@valhalla
I encountered this error while trying to utilize multiple gpu for training:
Traceback (most recent call last):
File "run_finetune_gpt2.py", line 158, in <module>
main()
File "run_finetune_gpt2.py", line 145, in main
trainer.train()
File "/path/to/venvs/my-venv/lib/python3.6/site-packages/transformers/trainer.py", line 499, in train
tr_loss += self._training_step(model, inputs, optimizer)
File "/path/to/venvs/my-venv/lib/python3.6/site-packages/transformers/trainer.py", line 622, in _training_step
outputs = model(**inputs)
File "/path/to/venvs/my-venv/lib/python3.6/site-packages/torch/nn/modules/module.py", line 550, in __call__
result = self.forward(*input, **kwargs)
File "/path/to/venvs/my-venv/lib/python3.6/site-packages/torch/nn/parallel/data_parallel.py", line 156, in forward
return self.gather(outputs, self.output_device)
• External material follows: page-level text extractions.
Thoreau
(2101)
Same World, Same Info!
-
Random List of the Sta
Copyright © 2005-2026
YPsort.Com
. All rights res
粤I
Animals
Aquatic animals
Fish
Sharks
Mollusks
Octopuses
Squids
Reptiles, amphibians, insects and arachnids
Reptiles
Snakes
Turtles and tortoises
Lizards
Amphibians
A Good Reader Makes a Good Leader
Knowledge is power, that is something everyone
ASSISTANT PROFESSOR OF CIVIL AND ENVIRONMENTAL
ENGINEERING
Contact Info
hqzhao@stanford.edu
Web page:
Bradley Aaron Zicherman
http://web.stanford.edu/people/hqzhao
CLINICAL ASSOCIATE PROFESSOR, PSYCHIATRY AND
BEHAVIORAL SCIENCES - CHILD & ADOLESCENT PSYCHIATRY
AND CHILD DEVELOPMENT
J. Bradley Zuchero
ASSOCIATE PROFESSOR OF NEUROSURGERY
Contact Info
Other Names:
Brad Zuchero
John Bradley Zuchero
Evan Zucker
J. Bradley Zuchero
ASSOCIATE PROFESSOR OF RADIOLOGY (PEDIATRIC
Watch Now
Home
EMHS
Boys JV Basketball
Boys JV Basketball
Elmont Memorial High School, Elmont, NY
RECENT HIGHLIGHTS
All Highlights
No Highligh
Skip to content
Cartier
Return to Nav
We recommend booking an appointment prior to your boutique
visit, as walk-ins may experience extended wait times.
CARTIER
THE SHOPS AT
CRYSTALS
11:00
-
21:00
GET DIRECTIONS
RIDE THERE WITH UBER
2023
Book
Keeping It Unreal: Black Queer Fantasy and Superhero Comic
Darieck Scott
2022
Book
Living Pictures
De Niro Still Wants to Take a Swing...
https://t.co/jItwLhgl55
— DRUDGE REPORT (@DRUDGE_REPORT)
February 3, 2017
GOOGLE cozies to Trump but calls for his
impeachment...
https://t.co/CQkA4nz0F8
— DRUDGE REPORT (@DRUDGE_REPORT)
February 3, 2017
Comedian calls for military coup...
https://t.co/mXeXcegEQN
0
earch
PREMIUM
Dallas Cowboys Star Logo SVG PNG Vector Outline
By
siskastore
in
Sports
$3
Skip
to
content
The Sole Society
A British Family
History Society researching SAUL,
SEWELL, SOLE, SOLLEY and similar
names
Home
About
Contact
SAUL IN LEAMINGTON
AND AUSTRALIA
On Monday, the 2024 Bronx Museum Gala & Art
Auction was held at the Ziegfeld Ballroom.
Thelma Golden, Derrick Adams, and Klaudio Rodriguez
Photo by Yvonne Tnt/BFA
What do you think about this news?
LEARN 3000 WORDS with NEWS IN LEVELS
File "/path/to/venvs/my-venv/lib/python3.6/site-packages/torch/nn/parallel/data_parallel.py", line 168, in gather
return gather(outputs, output_device, dim=self.dim)
File "/path/to/venvs/my-venv/lib/python3.6/site-packages/torch/nn/parallel/scatter_gather.py", line 68, in gather
res = gather_map(outputs)
File "/path/to/venvs/my-venv/lib/python3.6/site-packages/torch/nn/parallel/scatter_gather.py", line 63, in gather_map
return type(out)(map(gather_map, zip(*outputs)))
File "/path/to/venvs/my-venv/lib/python3.6/site-packages/torch/nn/parallel/scatter_gather.py", line 55, in gather_map
return Gather.apply(target_device, dim, *outputs)
File "/path/to/venvs/my-venv/lib/python3.6/site-packages/torch/nn/parallel/_functions.py", line 54, in forward
assert all(map(lambda i: i.is_cuda, inputs))
AssertionError
wandb: Program failed with code 1. Press ctrl-c to abort syncing.
wandb: You can sync this run to the cloud by running:
wandb: wandb sync wandb/dryrun-20200914_134757-1sih3p0q
Any thoughts about how to correct it?